Greed should not be the driving force of economy

  • May 12, 2013

TORONTO - When the economy becomes a game don’t be surprised if people game the system. The financial crisis of 2008 exposed not just structural and regulatory weakness in global capitalism but the cost of an amoral business ethic detached from the real economy, outgoing Bank of Canada Governor Mark Carney told a Bay Street audience.

“When banks become detached from the end user, from the real economy, then the only measure left is money,” Carney said at the May 3 lunch-time panel discussion sponsored by Cardus, a Christian think tank that publishes Convivium magazine.

The collapse of Asset Backed Commercial Paper in Canada at the end of 2008 exposed what happens when banks manufacture products that can be traded simply for the purpose of trading them. As the ABC derivatives chopped up and repacked various kinds of debt they began to lose their basis in the goods, services, wages and investments of real life, said Carney.

“Someone in that chain had a mortgage,” he said. “They forgot that.”

Carney urged bankers to see themselves and what they do as part of the machinery of capitalism, but not the end product.
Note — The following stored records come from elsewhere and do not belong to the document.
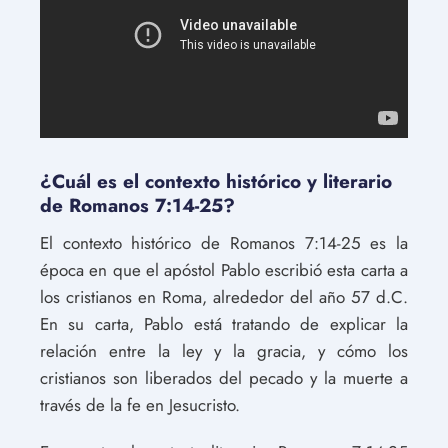
¿Cuál es el contexto histórico y literario
de Romanos 7:14-25?
El contexto histórico de Romanos 7:14-25 es la
época en que el apóstol Pablo escribió esta carta a
los cristianos en Roma, alrededor del año 57 d.C.
En su carta, Pablo está tratando de explicar la
relación entre la ley y la gracia, y cómo los
cristianos son liberados del pecado y la muerte a
través de la fe en Jesucristo.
He also criticized banks for failing to speak honestly and frankly to everybody.

“Bank annual reports are over 400 pages. You have all the information you don’t need and none of the information you do need.”

Carney pointed to the LIBOR rate scandal in the United Kingdom as another example of bankers and financial markets becoming detached from reality and from morality.

“These abuses have reinforced questions about the fundamental values of people in the system,” he said.

But don’t expect more government regulation and oversight to solve the problem, he said.

“In the end virtue can’t be regulated,” said Carney. “Ultimately it’s a question of personal responsibility.”

Convivium editor and Catholic Register columnist Fr. Raymond De Souza said the financial world should turn to moral philosophy, even theology, for values which can be part of a new attitude in finance. Prudence, honesty and justice — cardinal virtues — ought to be incorporated into the basic thinking of bankers, brokers and fund managers, he said.

“Greed is not the value that ought to drive the financial sector,” said De Souza.

Regulatory schemes will constantly have to readjust to close off new opportunities to make money from money, rather than making money from real enterprise, said Rotman School of Management dean Roger Martin, the third speaker on the panel.

“The key is not the rules themselves, but the principles underlying the rules,” he said.

Business schools must begin to teach values and moral principles not just in corporate social responsibility courses and ethics classes but in everything they do, said Martin.